Pen being away on his adventures eventually took its toll on Mary as she juggled a plethora of work and family commitments. “When Pen was getting close to the North Pole I was in contact with him through third parties. I was stuck with two toddlers in my Dartmoor cottage. I was pretending to be based in London as I had PR clients who needed to think I was down the road from all the journalists on Fleet Street. And I was five months pregnant!”

The Foot and Mouth epidemic then struck. “The Moor was on lockdown. One day the fire alarm went off and the fire engine had to be washed five times before it could leave my land.” Mary’s isolation now had a whole new meaning.

After Pen reached the Pole the press ran riot with fake stories about him being close to death. It helped them to secure appearances on national news when he returned. The trip was over but, so it would seem, was their marriage.

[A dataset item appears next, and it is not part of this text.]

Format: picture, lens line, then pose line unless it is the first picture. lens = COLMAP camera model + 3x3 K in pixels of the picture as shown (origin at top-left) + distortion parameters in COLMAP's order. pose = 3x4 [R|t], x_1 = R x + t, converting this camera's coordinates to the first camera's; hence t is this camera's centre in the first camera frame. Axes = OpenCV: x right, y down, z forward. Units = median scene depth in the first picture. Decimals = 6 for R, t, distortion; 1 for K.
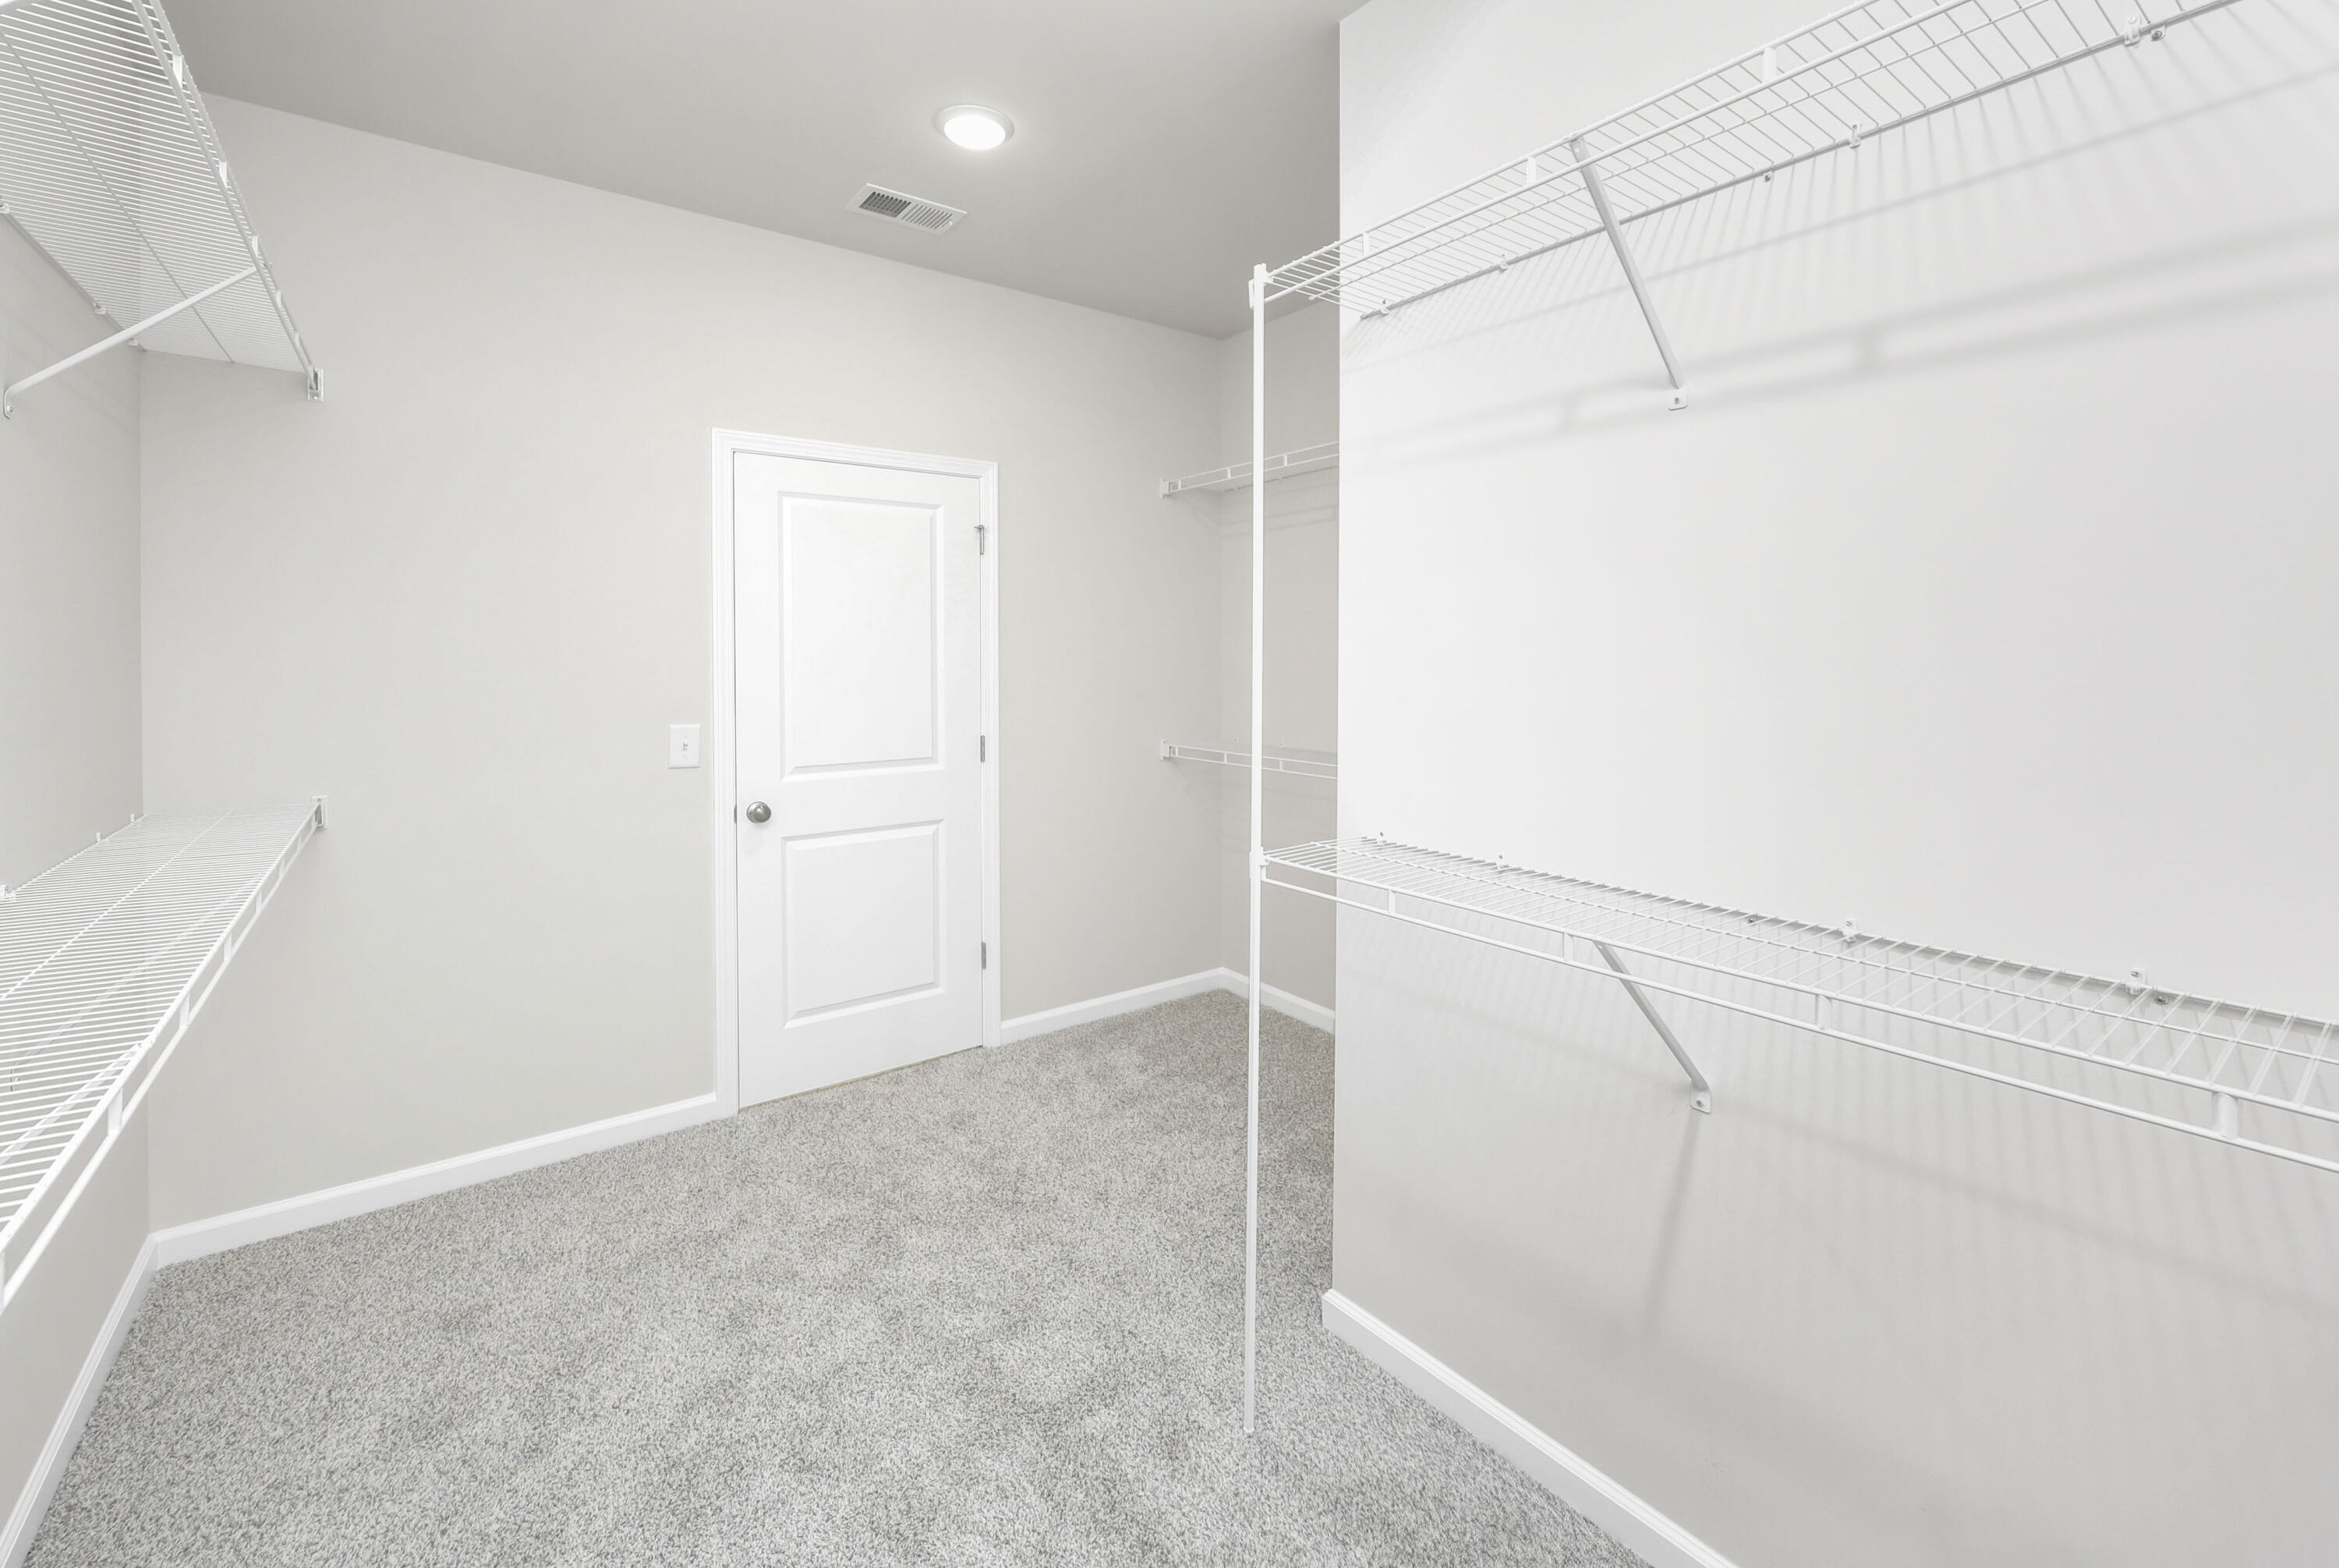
lens RADIAL K [[952.4, 0, 1121.8], [0, 952.4, 686.8], [0, 0, 1]] dist [0.000780, 0.000246]
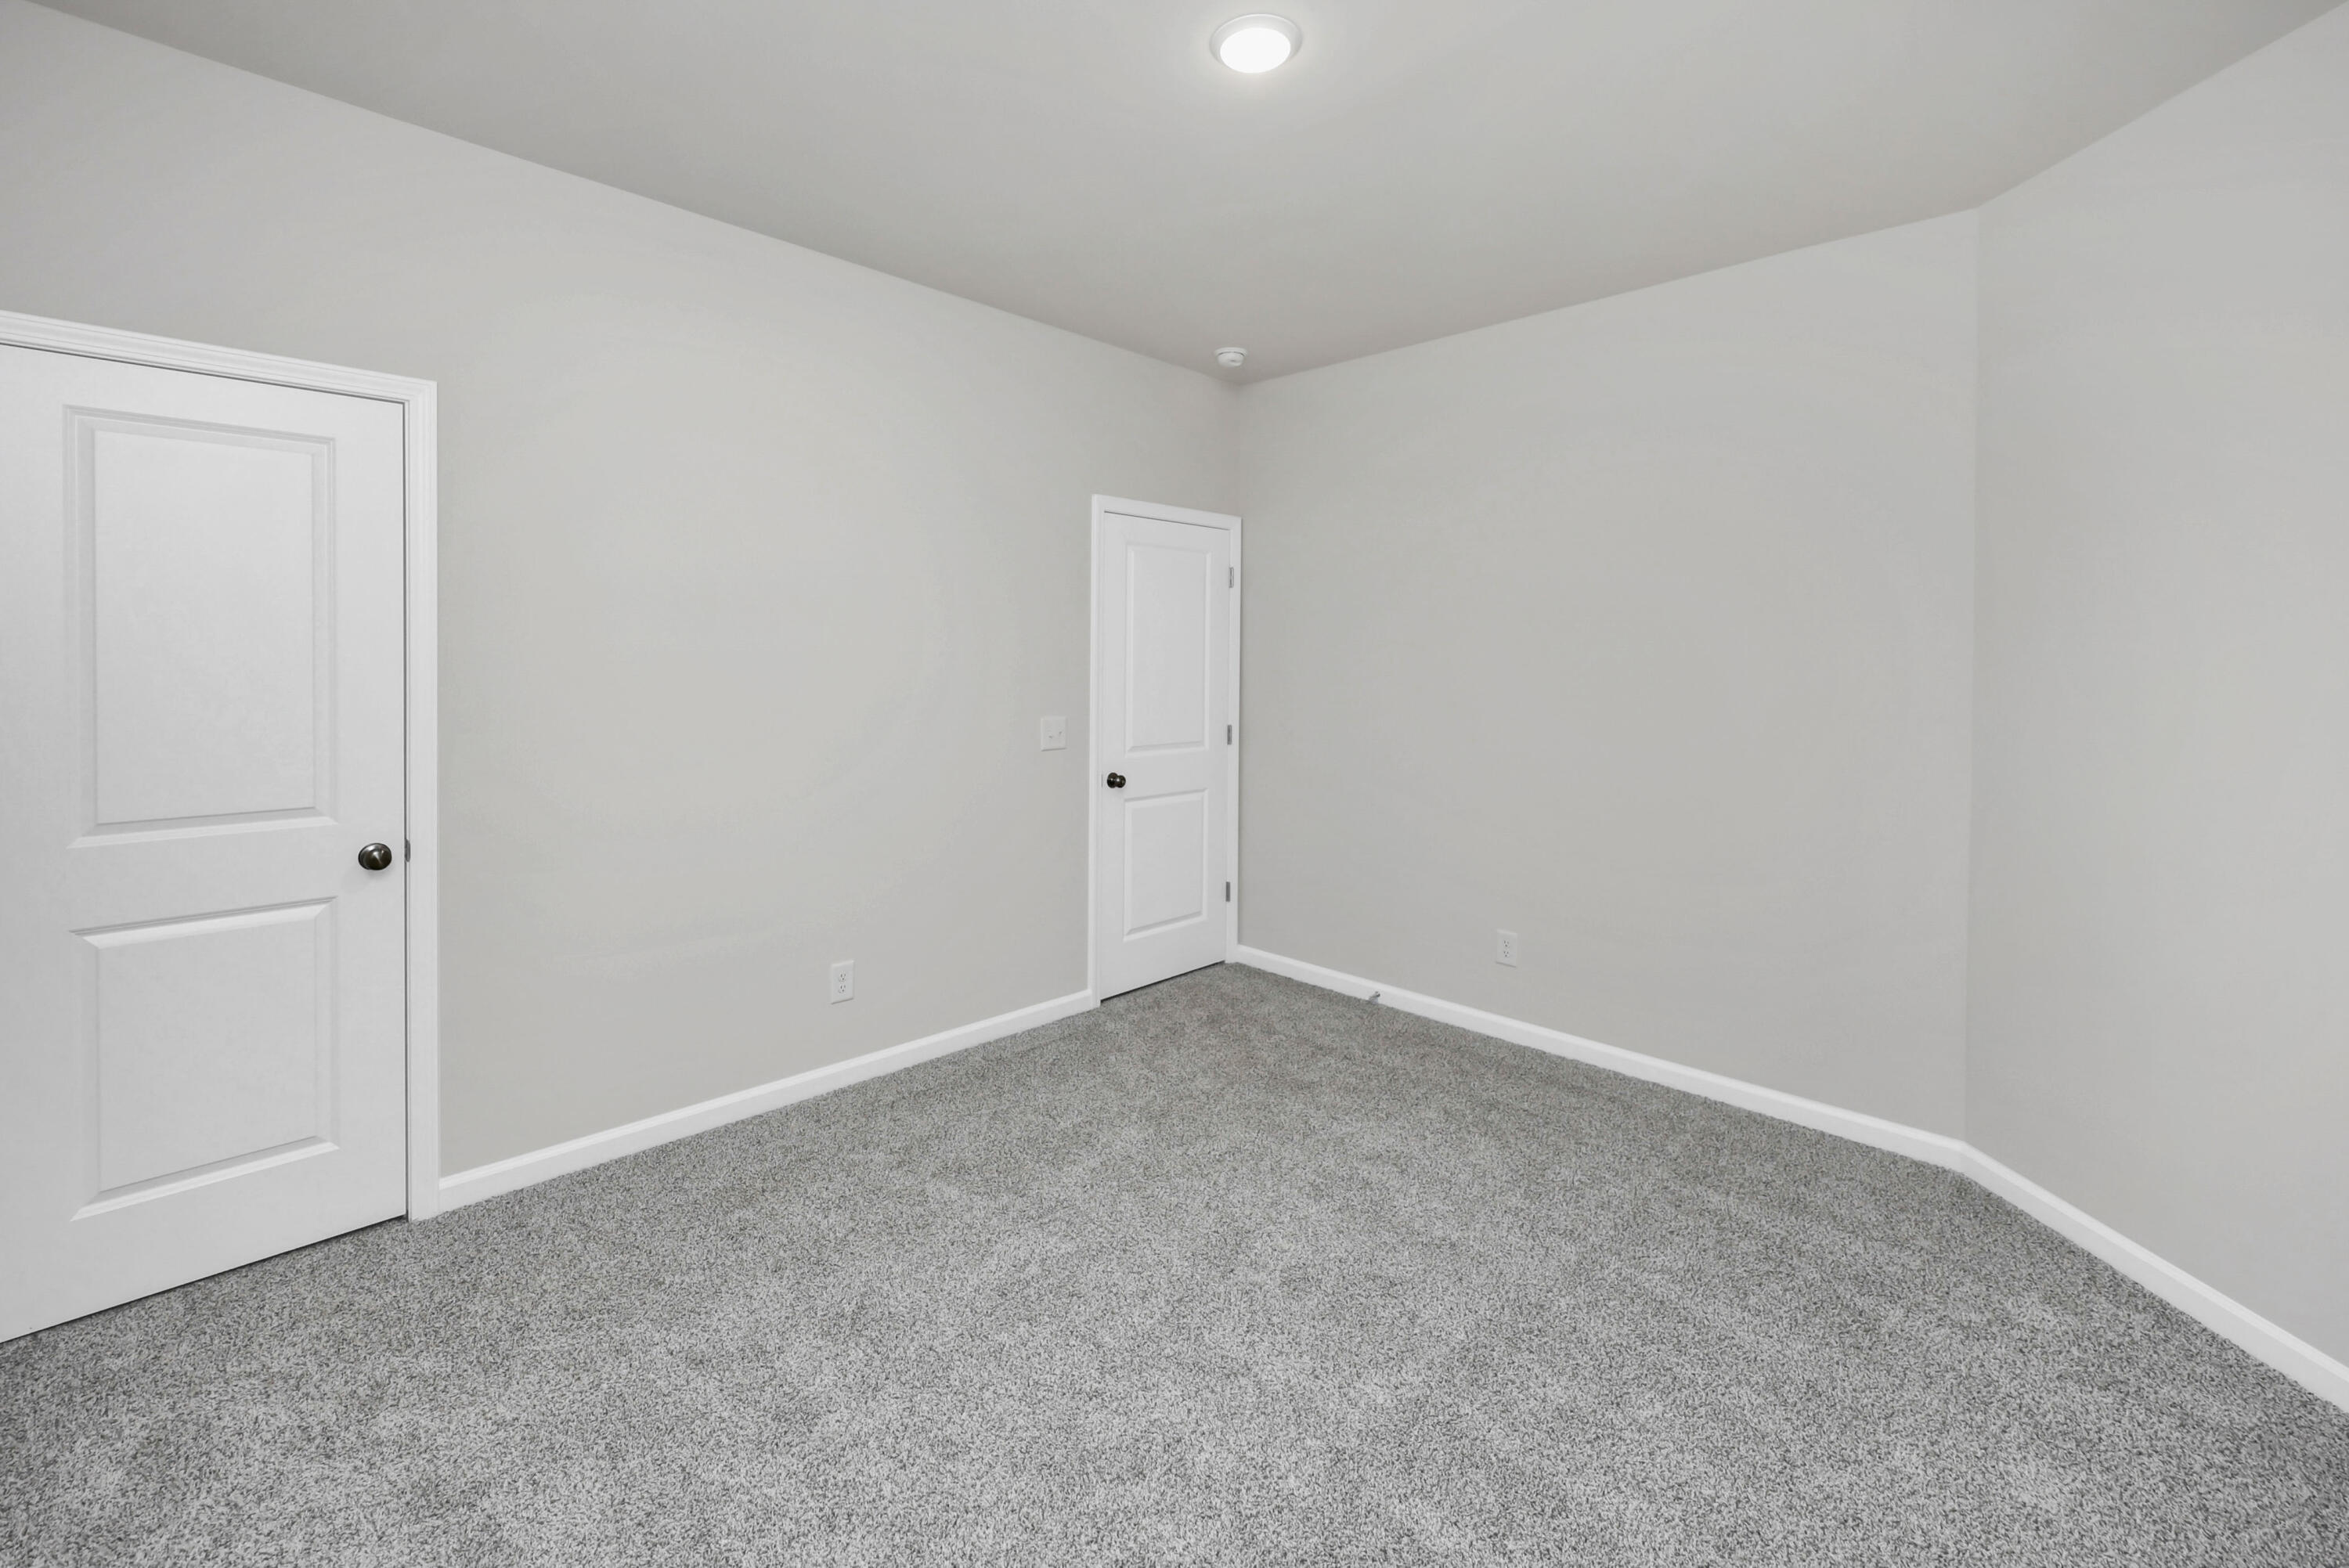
lens RADIAL K [[990.8, 0, 1165.6], [0, 990.8, 679.4], [0, 0, 1]] dist [-0.001061, -0.000133]
pose [[0.982415, 0.010488, 0.186415, -0.499697], [-0.007303, 0.999815, -0.017767, 0.013212], [-0.186566, 0.016094, 0.982311, -0.337094]]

“After the divorce we agreed that I would get the house. So I had to make the house work. I absolutely love running a B&B, my guests all love it here.”

As a luxury B&B Mary’s Tripadvisor is rated almost completely with five star reviews. It’s an accolade that Mary is certainly proud of, but she likes to do things her way. “I absolutely refuse to serve breakfast before 9am and my guests absolutely love it here, if I’m ever feeling a bit down I look at my Tripadvisor.”

Mary has since written a series of books about her life, between divorce and setting up a rural guesthouse entitled Back on the Shelf; a collection of thoughts and observations of getting back on the dating scene whilst living in the middle of nowhere. “I wasn’t good enough for a column, I was too posh, too privileged. I wrote most of the books under the name of Mary Nicholson, I didn’t want to be using the Hadow name. I published it myself and I’ve sold 750 copies.”

Mary is always happy to exploit free publicity, whilst having a bit of fun with it. She featured on the Channel 4 show Four in a Bed, falling foul of one the contestants accusing her of unfair criticism. What was the complaint? “A worm in the toilet,” the ‘bum-worm’ as she calls it. Channel 4 took the episode off their website because I said they were purposely stirring things.”

Luckily, Mary has someone to fight her corner – a fan named Gordon who sends her e-cards every day. “Gordon set up an e-petition to have Channel 4 re-instate the Four in a Bed episode online,” I am told.

“He berates the producers regularly for me.” Whether Channel 4 will listen to Gordon, or Mary, remains to be seen. However one thing is for certain – they don’t make characters like Mary any more.